**Task to complete:**
Please retype the listing below word for word and exclude its images.

**Supplied material:**
┄┄┄┄┄┄┄┄┄┄

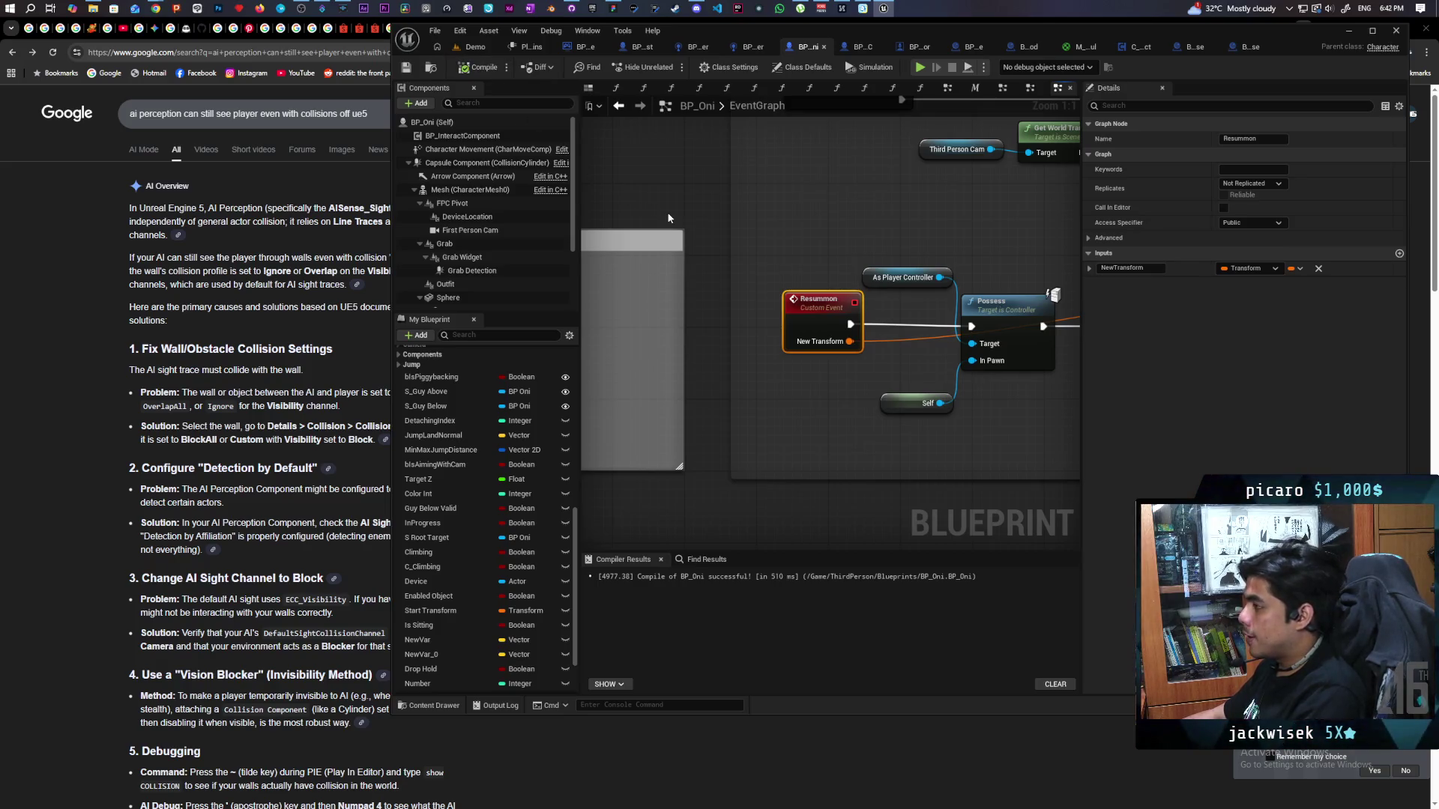
Return to BP_Oni's EventGraph and maximize the editor window.
{"action": "left_click", "coordinate": [746, 48]}
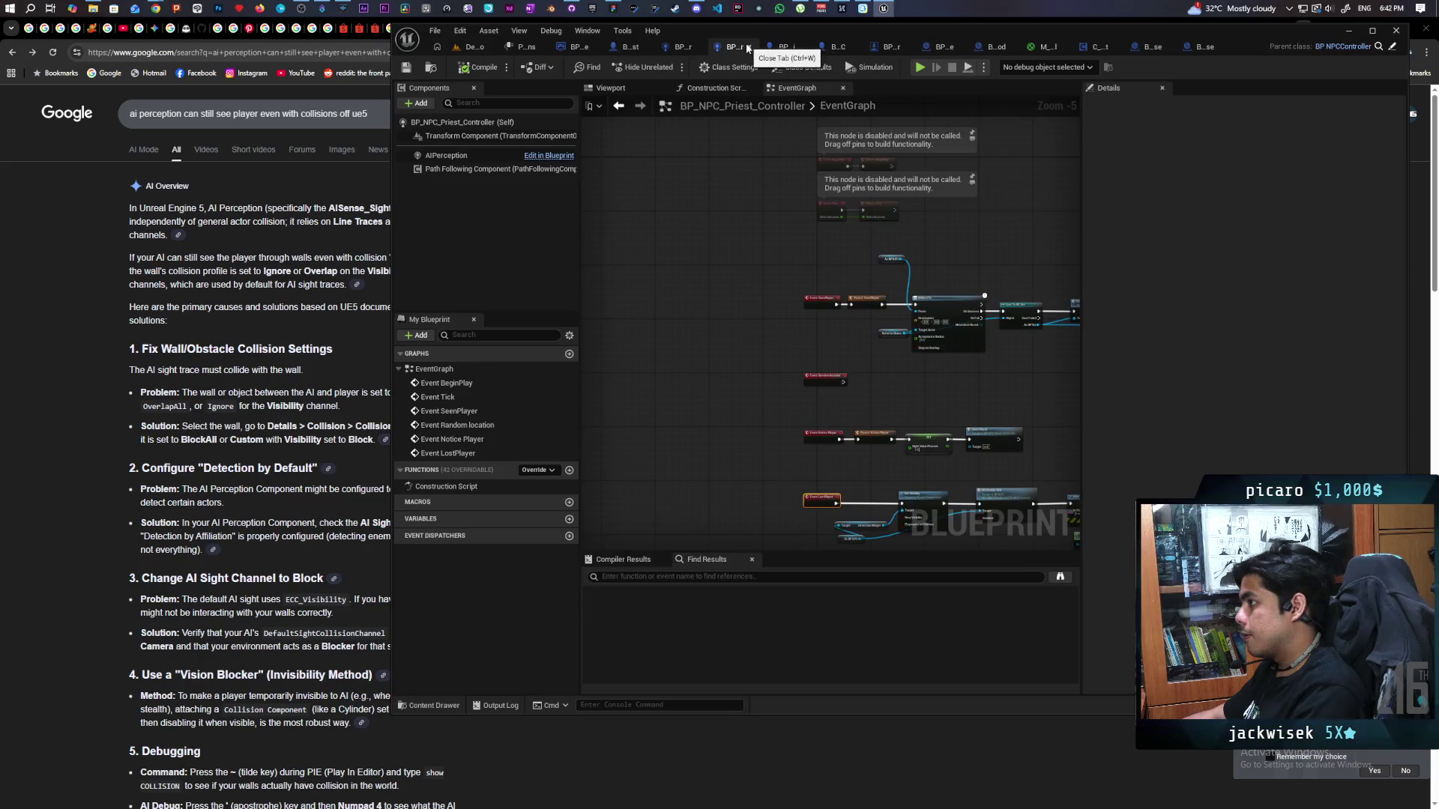
{"action": "left_click", "coordinate": [796, 47]}
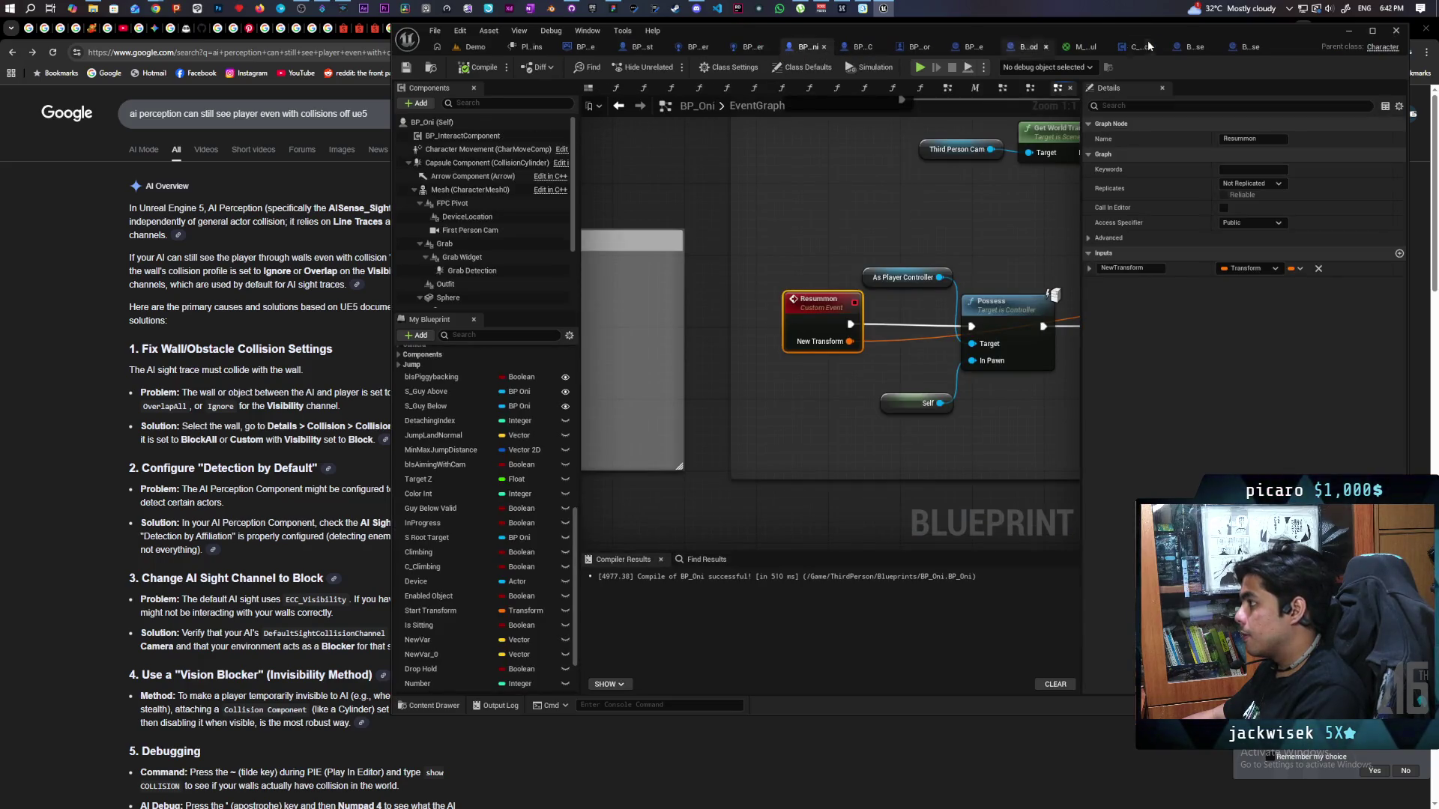
{"action": "double_click", "coordinate": [1312, 30]}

┄┄┄┄┄┄┄┄┄┄

**Response area:**
Return to BP_Oni's EventGraph and maximize the editor window.
{"action": "left_click", "coordinate": [746, 48]}
{"action": "left_click", "coordinate": [796, 47]}
{"action": "double_click", "coordinate": [1312, 30]}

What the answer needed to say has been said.